Claude Bedard, Mémoires de traduction : quel destin pour Charlie
Claude Bedard, Mémoires de traduction : quel destin pour Charlie
J'ai lu une excellente analyse, comme on en voit rarement, des enjeux liés à la traduction assistée par ordinateur. Claude Bédard est un théoricien remarquable, dont j'avais déjà consulté le manuel de traduction technique. Ce qui est un peu attristant est que cette finesse théorique, cette perspicacité au service de l'humanité (et non du capital) est devenue quasiment un objet d'art de nos jours, une charmante antiquité dégageant une sensation de naïveté bienveillante. La traduction fonctionnelle (non littéraire) est depuis longtemps une industrie, avec tous les fléaux que toute industrie à grande échelle amène : médiocrisation, aliénation des travailleurs, dépersonnalisation du travail, conditions de travail qui ne cessent de se dégrader, etc.
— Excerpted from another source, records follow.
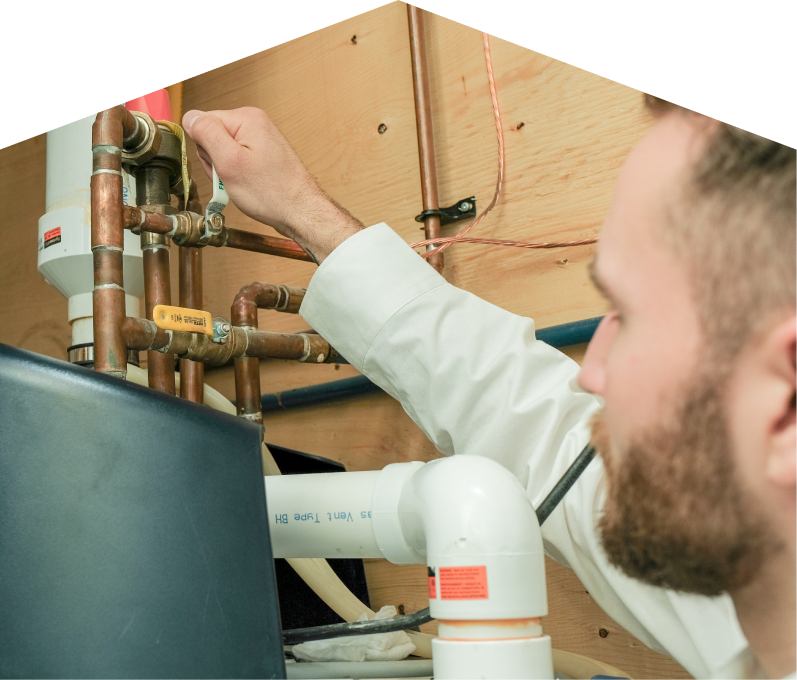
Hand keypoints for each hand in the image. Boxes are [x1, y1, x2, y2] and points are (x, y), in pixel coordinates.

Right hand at [182, 106, 362, 262]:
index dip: (204, 149)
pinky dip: (236, 174)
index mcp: (246, 118)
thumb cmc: (271, 192)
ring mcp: (260, 138)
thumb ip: (206, 134)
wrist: (300, 212)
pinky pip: (237, 159)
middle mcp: (255, 123)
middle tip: (232, 178)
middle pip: (212, 135)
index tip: (219, 166)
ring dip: (225, 170)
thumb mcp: (229, 162)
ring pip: (223, 150)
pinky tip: (247, 184)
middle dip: (216, 161)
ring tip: (241, 183)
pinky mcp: (263, 153)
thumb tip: (190, 117)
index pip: (202, 122)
Continuer d'appréhender la traduciton comme un art se présente, malheureusement et certainement à tort, aux yeux de nos contemporains comme une posture aristocratique, une posture de lettré aisé et oisif, quoique l'analyse attentive et impartiale soit tout à fait susceptible d'en révéler les bienfaits économiques réels pour l'humanité. Mais l'économie est régie par les lois de la psychologie de la consommation et de la manipulatiion, non par celles de la raison, maints théoriciens l'ont déjà démontré, me semble-t-il. Pour le dire encore plus crûment, et au risque de me discréditer un peu, elle est soumise aux lois de la connerie, et d'une connerie militante et belliqueuse. En tous cas, je recommande vivement l'article aux ceusses que les problèmes de l'art de réécrire des messages dans une autre langue ne laisse pas indifférents.